┌─ SOURCE RECORDS

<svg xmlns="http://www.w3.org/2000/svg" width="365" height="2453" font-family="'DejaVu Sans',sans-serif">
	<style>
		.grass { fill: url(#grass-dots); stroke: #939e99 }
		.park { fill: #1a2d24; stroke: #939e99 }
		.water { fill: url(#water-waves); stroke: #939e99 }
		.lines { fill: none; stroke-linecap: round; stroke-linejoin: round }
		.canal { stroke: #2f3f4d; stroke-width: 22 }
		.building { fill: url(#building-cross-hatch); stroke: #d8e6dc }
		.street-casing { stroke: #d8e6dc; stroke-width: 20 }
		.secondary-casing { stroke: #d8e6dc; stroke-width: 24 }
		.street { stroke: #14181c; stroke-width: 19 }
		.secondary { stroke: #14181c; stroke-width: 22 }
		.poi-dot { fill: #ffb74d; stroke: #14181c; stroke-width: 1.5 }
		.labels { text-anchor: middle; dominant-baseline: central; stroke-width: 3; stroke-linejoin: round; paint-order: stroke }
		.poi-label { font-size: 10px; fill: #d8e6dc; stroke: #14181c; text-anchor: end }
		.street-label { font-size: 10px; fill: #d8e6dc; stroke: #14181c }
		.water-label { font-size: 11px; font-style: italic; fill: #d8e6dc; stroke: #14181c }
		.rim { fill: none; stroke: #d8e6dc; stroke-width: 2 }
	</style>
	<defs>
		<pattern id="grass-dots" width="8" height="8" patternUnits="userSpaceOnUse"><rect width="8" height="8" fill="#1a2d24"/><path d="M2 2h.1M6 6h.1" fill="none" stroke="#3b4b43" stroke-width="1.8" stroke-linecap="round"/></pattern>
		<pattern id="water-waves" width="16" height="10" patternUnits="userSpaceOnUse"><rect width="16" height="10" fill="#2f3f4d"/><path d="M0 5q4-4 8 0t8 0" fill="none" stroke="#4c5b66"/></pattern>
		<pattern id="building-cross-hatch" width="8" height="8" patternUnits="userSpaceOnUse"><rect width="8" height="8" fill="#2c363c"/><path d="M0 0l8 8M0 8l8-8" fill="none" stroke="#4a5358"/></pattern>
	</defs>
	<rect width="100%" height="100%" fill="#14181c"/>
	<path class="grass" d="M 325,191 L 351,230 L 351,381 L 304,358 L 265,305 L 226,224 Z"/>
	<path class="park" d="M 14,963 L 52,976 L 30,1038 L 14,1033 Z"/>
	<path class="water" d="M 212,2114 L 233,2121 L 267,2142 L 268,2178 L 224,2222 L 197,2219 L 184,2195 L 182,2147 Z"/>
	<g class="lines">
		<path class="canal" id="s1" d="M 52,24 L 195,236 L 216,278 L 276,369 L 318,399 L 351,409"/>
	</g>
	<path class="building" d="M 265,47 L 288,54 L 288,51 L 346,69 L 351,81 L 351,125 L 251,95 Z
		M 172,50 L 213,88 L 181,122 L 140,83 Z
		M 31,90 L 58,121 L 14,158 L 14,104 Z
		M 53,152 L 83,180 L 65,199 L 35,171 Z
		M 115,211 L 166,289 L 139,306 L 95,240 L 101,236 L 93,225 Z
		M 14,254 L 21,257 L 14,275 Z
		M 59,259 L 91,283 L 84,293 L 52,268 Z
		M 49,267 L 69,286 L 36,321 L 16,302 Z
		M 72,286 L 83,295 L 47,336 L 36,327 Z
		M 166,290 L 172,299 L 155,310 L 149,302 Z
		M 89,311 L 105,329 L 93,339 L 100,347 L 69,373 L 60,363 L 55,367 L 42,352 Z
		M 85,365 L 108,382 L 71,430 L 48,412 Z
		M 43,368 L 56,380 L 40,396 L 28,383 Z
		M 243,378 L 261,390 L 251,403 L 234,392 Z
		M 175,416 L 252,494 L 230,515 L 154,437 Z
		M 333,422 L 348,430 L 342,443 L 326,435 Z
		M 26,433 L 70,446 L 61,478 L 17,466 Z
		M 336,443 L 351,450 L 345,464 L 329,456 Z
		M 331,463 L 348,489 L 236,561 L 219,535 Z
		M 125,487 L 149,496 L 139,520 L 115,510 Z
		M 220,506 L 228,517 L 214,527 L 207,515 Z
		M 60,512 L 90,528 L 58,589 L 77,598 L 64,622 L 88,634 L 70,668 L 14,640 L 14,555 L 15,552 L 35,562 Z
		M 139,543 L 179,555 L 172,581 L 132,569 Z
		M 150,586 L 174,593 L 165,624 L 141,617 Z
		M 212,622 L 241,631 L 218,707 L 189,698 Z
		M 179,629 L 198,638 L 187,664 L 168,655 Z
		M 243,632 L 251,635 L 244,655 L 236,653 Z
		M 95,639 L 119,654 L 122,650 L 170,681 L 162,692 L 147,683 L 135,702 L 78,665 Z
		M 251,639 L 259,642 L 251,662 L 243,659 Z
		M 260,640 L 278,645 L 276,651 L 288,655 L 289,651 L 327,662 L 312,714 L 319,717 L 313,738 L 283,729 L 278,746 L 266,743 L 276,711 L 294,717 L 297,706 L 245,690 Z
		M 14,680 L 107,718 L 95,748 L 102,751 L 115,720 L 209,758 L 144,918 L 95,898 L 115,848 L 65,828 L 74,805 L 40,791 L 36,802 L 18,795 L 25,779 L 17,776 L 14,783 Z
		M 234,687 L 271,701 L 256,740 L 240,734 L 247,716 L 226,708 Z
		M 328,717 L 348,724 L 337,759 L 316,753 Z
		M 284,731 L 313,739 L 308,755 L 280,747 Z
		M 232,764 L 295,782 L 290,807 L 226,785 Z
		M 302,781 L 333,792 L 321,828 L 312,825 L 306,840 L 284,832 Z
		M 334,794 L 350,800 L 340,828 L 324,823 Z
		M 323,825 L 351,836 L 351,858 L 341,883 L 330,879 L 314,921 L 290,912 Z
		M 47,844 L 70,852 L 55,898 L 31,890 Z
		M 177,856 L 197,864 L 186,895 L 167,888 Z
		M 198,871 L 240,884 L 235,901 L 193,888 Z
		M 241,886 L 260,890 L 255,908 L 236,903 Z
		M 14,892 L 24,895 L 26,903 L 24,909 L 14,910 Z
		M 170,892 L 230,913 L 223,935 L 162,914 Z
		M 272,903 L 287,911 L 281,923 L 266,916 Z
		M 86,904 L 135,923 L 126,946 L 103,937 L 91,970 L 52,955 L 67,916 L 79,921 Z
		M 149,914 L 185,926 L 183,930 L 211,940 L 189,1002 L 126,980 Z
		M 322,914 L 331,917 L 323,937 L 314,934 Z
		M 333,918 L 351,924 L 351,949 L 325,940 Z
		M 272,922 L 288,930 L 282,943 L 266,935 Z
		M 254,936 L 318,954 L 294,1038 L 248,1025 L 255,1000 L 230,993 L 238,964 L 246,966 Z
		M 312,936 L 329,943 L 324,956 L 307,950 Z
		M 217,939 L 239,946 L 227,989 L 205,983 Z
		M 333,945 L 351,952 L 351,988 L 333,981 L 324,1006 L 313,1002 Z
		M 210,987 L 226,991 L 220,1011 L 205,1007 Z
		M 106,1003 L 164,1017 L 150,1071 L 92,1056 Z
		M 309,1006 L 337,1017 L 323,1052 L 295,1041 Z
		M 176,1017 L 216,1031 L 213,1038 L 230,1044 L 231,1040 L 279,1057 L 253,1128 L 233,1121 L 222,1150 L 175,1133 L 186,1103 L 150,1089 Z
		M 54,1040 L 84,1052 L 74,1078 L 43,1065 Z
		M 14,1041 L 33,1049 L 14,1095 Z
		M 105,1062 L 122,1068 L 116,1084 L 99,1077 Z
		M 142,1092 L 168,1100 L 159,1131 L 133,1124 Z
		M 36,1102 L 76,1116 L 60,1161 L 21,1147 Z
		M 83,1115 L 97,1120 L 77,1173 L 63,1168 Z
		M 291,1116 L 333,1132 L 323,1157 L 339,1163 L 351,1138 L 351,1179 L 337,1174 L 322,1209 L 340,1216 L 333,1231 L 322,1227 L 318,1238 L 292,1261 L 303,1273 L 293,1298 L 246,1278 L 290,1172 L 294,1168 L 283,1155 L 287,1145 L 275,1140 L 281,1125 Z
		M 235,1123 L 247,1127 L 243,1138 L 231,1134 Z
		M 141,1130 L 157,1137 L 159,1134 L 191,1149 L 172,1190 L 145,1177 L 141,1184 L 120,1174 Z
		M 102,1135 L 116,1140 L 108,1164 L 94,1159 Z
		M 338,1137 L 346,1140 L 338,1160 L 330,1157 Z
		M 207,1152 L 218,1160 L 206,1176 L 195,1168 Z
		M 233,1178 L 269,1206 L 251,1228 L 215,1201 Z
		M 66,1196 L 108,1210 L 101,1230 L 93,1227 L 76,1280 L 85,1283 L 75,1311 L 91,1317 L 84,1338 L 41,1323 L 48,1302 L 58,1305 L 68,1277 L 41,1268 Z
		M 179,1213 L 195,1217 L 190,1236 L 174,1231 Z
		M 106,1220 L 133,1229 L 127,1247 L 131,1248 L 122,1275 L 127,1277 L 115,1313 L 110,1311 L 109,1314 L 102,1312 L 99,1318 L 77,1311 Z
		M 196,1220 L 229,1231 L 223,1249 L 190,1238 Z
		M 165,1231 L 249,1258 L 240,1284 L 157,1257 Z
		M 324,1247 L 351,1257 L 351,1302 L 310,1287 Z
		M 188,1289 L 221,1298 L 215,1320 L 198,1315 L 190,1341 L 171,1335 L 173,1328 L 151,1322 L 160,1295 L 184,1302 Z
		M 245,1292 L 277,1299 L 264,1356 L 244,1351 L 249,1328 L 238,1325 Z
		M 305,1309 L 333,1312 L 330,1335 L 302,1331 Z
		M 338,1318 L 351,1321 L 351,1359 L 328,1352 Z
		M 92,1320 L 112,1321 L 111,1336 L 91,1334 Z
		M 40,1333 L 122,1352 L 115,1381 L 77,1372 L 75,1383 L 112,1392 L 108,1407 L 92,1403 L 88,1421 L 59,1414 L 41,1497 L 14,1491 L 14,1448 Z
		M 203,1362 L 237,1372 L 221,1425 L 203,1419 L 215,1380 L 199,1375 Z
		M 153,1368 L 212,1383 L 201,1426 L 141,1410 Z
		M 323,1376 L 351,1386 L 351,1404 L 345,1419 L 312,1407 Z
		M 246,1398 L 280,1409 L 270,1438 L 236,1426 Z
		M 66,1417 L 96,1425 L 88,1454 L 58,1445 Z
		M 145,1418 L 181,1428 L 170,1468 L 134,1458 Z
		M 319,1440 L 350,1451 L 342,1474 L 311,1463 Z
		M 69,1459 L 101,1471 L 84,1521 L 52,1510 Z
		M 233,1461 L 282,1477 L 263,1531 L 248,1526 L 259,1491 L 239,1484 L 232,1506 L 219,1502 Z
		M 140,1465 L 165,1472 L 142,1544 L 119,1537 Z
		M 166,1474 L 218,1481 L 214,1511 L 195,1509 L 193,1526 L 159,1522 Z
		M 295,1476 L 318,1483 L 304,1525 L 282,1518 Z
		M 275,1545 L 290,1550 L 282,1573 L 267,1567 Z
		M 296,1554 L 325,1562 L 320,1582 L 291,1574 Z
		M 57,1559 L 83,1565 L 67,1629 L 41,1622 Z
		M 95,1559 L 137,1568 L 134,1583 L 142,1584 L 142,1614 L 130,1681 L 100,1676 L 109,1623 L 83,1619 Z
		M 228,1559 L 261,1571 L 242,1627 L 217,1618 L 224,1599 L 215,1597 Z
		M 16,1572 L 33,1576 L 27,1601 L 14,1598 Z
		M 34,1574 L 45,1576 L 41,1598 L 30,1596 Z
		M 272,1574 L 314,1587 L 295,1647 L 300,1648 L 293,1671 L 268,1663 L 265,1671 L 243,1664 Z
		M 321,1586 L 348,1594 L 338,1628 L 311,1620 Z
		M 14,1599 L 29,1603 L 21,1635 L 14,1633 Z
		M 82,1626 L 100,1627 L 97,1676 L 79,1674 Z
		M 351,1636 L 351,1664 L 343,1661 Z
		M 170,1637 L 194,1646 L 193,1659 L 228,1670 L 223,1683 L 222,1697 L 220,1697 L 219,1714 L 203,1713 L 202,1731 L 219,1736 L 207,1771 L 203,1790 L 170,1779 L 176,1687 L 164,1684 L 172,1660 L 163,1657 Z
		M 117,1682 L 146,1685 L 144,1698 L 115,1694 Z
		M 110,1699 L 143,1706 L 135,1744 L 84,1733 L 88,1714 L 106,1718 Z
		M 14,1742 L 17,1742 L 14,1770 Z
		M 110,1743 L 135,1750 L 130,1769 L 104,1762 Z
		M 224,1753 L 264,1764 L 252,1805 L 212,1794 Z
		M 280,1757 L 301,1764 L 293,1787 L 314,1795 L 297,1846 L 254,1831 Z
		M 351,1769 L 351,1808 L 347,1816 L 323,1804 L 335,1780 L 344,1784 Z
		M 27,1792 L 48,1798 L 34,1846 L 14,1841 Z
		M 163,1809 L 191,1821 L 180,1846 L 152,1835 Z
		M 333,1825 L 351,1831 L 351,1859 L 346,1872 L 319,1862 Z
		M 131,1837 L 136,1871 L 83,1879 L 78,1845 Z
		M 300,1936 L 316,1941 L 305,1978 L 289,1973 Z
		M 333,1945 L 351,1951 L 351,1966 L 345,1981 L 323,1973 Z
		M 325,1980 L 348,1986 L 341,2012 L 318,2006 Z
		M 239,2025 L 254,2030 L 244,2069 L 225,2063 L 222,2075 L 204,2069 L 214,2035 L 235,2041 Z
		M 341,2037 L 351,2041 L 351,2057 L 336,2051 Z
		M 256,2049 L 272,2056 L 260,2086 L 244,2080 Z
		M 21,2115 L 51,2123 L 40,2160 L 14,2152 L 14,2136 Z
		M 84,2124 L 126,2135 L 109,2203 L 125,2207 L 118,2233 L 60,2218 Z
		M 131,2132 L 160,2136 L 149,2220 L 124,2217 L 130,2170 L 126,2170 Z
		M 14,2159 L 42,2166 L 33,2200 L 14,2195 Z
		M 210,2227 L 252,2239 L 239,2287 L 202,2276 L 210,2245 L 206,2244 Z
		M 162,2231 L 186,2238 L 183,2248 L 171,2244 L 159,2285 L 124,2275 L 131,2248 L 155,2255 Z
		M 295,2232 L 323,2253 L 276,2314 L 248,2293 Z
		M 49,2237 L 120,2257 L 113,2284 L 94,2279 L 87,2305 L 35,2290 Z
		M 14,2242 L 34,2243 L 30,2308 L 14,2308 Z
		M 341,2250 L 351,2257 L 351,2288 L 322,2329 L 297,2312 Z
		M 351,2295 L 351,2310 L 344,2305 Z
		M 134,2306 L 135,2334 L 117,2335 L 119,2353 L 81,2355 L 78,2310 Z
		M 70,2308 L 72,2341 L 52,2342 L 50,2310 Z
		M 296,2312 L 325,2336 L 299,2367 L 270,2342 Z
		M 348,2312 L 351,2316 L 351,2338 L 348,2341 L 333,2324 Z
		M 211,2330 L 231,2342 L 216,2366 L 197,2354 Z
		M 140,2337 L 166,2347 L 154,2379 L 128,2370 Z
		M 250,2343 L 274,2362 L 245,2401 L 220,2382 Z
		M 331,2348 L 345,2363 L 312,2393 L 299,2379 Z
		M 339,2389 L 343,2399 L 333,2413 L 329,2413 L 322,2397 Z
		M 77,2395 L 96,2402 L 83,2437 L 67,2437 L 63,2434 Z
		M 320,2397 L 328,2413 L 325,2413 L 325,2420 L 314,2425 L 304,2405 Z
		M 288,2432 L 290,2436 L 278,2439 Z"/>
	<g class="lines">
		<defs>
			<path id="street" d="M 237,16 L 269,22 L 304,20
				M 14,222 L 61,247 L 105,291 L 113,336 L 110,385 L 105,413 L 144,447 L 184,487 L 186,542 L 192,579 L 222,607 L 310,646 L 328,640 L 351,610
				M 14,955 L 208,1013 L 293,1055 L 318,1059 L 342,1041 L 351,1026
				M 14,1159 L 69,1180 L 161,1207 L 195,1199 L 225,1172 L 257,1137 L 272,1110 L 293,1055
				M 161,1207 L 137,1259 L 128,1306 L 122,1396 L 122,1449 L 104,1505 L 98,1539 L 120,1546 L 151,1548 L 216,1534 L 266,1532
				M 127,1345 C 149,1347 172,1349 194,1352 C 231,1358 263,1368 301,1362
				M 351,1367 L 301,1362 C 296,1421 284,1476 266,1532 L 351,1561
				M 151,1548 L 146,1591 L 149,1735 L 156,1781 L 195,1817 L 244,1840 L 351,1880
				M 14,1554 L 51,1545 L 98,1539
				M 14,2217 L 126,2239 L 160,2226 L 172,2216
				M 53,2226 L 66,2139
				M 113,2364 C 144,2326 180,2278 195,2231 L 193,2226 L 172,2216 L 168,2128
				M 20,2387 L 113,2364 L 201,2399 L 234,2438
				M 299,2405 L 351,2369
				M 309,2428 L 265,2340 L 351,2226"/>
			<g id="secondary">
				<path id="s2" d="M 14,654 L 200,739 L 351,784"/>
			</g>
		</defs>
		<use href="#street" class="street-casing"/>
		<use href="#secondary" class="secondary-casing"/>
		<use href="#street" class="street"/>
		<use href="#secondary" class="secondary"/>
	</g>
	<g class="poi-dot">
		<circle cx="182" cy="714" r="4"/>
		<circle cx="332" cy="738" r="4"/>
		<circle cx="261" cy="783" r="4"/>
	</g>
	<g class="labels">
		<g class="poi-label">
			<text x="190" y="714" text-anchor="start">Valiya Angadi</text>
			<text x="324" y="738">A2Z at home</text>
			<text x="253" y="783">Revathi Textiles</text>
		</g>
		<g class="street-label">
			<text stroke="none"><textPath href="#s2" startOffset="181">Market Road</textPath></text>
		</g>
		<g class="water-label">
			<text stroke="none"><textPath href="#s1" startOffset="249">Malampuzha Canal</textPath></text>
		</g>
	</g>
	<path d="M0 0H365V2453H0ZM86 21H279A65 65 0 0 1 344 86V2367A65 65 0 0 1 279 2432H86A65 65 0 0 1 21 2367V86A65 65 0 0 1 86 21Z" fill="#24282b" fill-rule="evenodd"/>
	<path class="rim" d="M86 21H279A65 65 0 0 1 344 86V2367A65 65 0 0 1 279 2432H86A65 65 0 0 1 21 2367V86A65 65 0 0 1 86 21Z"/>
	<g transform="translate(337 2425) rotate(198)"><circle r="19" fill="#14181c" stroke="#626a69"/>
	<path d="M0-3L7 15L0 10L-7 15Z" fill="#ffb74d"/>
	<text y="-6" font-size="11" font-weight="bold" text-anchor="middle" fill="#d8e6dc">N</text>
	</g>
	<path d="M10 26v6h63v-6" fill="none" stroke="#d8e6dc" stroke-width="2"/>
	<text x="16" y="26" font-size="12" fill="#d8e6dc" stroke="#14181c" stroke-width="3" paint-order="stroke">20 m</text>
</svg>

└─

**THE TASK**
Each line above that contains the word "labels" must be copied.

**OUTPUT BELOW**
		.labels { text-anchor: middle; dominant-baseline: central; stroke-width: 3; stroke-linejoin: round; paint-order: stroke }
	<g class="labels">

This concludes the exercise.